First problem they’ve addressed in the camera. Let’s be honest, it was a bit of a chore in the last game. Well, the goal this time around is to make sure the player never even has to bother with it. While you’ll still have some camera controls to play with, the team wants to make sure you don’t really need them. They’ve completely re-written how the camera follows the action, making sure it’s always in the best spot to give you the best view of what’s happening regardless of whether you’re platforming, exploring, or engaging in combat. Cameras for platformers are always tricky to get right, especially for 3D platformers, so here’s hoping that Junction Point was able to solve this prickly issue.
The other big issue being addressed is persistence. While Mickey’s paint and thinner mechanic was a fun idea with some cool applications, it was rather disheartening to use it in an area to erase something only to come back later and see that everything is just the way it used to be (and therefore have to do everything over again). This time, when you paint something, it’s painted, and when you erase something, it’s gone. This should make for some interesting choices, especially when it comes to collecting things like golden tickets.
One final issue that’s being taken care of this time around is voices; the characters will all have voices this time around. In the last game, there was the very Nintendo-esque quality of having characters speak in some sort of mumblese while text scrolled on the bottom of the screen. That’s all fine and good for a Nintendo game, I suppose, but part of the charm of the Disney characters is their distinct way of speaking.

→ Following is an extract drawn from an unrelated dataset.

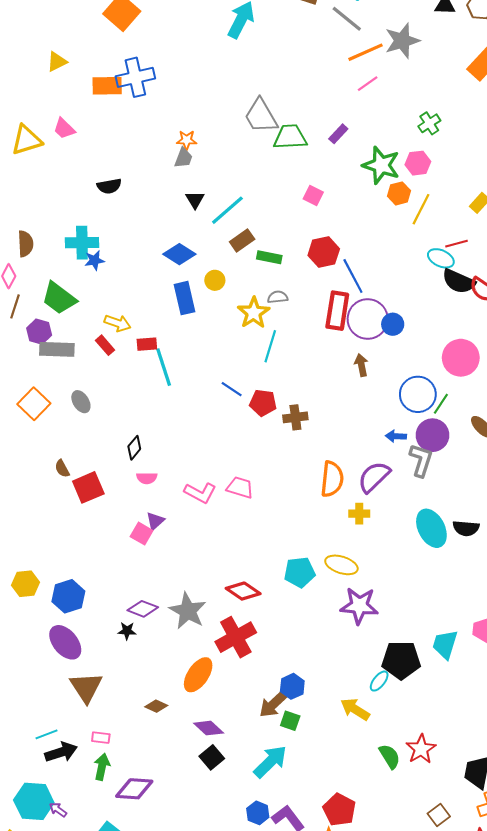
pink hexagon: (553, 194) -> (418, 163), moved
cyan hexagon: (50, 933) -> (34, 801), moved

Well in the sequel, all of the actual Disney voices are voicing the many characters in this game. Sweet. As for Oswald the Lucky Rabbit, Frank Welker (that’s right, Megatron himself) is providing the voice for his very first spoken role.
All of these tweaks and fixes sound great, although they have me wondering if perhaps Epic Mickey 2 will turn out to be “Epic Mickey: The Game It Should Have Been The First Time”. Fortunately, there are some new elements that could help keep it from feeling that way. For one, there’s cooperative play. You and a friend can play through the game, but if you don’t have a friend, Oswald is controlled by A.I. to help you on your quest (which could cause all sorts of new problems, but we’ll see). Another unique elements is music. Musical numbers have long been a classic part of the Disney tradition, and now they’re coming in a video game form. There aren’t many games out there willing to use musical numbers to help tell their story, but if it has that Disney feel to it, it could be a fun and uniquely charming addition to the game. I’m curious as to just how playable (will I have to dance using Kinect in these sections?) these sections will be.
The first game wrapped things up pretty tidily, which in and of itself was a nice change for a video game, but it was also a game that was a Wii exclusive. Coming up with a new story for a sequel and putting it on all the current consoles is a great idea, as it allows what could potentially be a really fun game that’s full of wide Disney appeal to reach a larger audience and to shine in HD. Should the needed fixes to the previous game get made, and should it avoid the “director’s cut” feel of being a game that’s finally living up to its potential without feeling like a true sequel, Epic Mickey 2: The Power of Two could potentially be the “epic” game it’s always wanted to be. I’d be happy with that.